Federal energy minister Martin Ferguson wants the Australian Federal Police and ASIO to target groups campaigning against coal and, by implication, coal-seam gas, Northern Rivers Guardians (NRG) spokesperson Michael McNamara said.

Mr McNamara has described the secret push for increased surveillance by federal police intelligence officers of environmental activists protesting peacefully at coal-fired power stations and coal export facilities as ‘ridiculous’.

Documents released recently under freedom of information laws confirm police are ‘continually monitoring anti-coalmining and other environmental groups with much of the intelligence collection carried out for the federal police by a private contractor.

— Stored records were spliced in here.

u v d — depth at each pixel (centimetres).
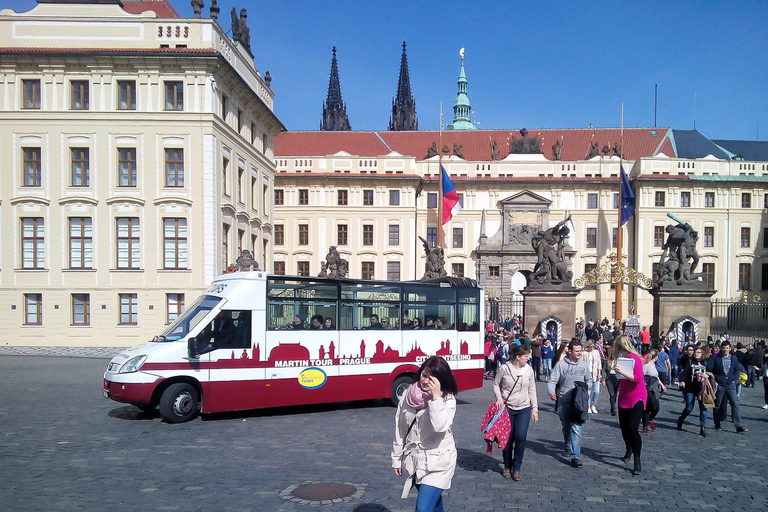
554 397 1217
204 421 1652
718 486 1069
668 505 954
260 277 1742
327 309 1831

The Sydney Morning Herald reported that Mr Ferguson, prompted by lobbying from energy companies, had urged stronger criminal penalties against protests that disrupt ‘critical energy infrastructure’.

‘Local groups likely to be the subject of AFP attention would have to include those hotbeds of environmental radicalism Tweed Shire Council, Rous Water and Northern Rivers Tourism since they have all taken a strong stand in relation to coal-seam gas mining,’ Mr McNamara said.

‘If it wasn’t so serious it would be laughable. Local community members who actively campaign in defence of their communities are not the enemy, they are the heart and soul of a healthy democracy,’ he said.

‘As an example, the farmers and other community members at Gloucester who recently held a blockade to stop AGL from commencing CSG exploration drilling are ordinary community members taking an extraordinary stand against vested interest running rampant over public interest.’

Greens leader Bob Brown said it was ‘intolerable that the federal Labor government is spying on conservation groups’ and wanting to ‘criminalise political protest’.

The documents from the minister’s department revealed that Mr Ferguson wrote to the then attorney-general, Robert McClelland, in September 2009 to raise concerns of ‘issues-motivated activism, and the possibility of disruptions to critical energy infrastructure sites’.

Mr Ferguson sought advice on whether intelligence gathering services of the federal police could be used to help the energy sector and police to ‘manage the increasing risk of disruptions’.

The documents show the energy security branch of Mr Ferguson’s department warned Macquarie Generation and Transgrid of a ‘peaceful mass action’ at Bayswater power station in the Hunter Valley in December 2010 where police arrested 73 protesters who had occupied a railway line used to take coal to the power station. Most of the convictions were overturned on appeal.

Image: Peaceful demonstrators such as these during Murwillumbah’s huge anti-coal-seam gas rally last year could be targeted by federal spying agencies and charged if such protests are deemed to disrupt ‘critical energy infrastructure’, such as coal-seam gas wells on the Northern Rivers.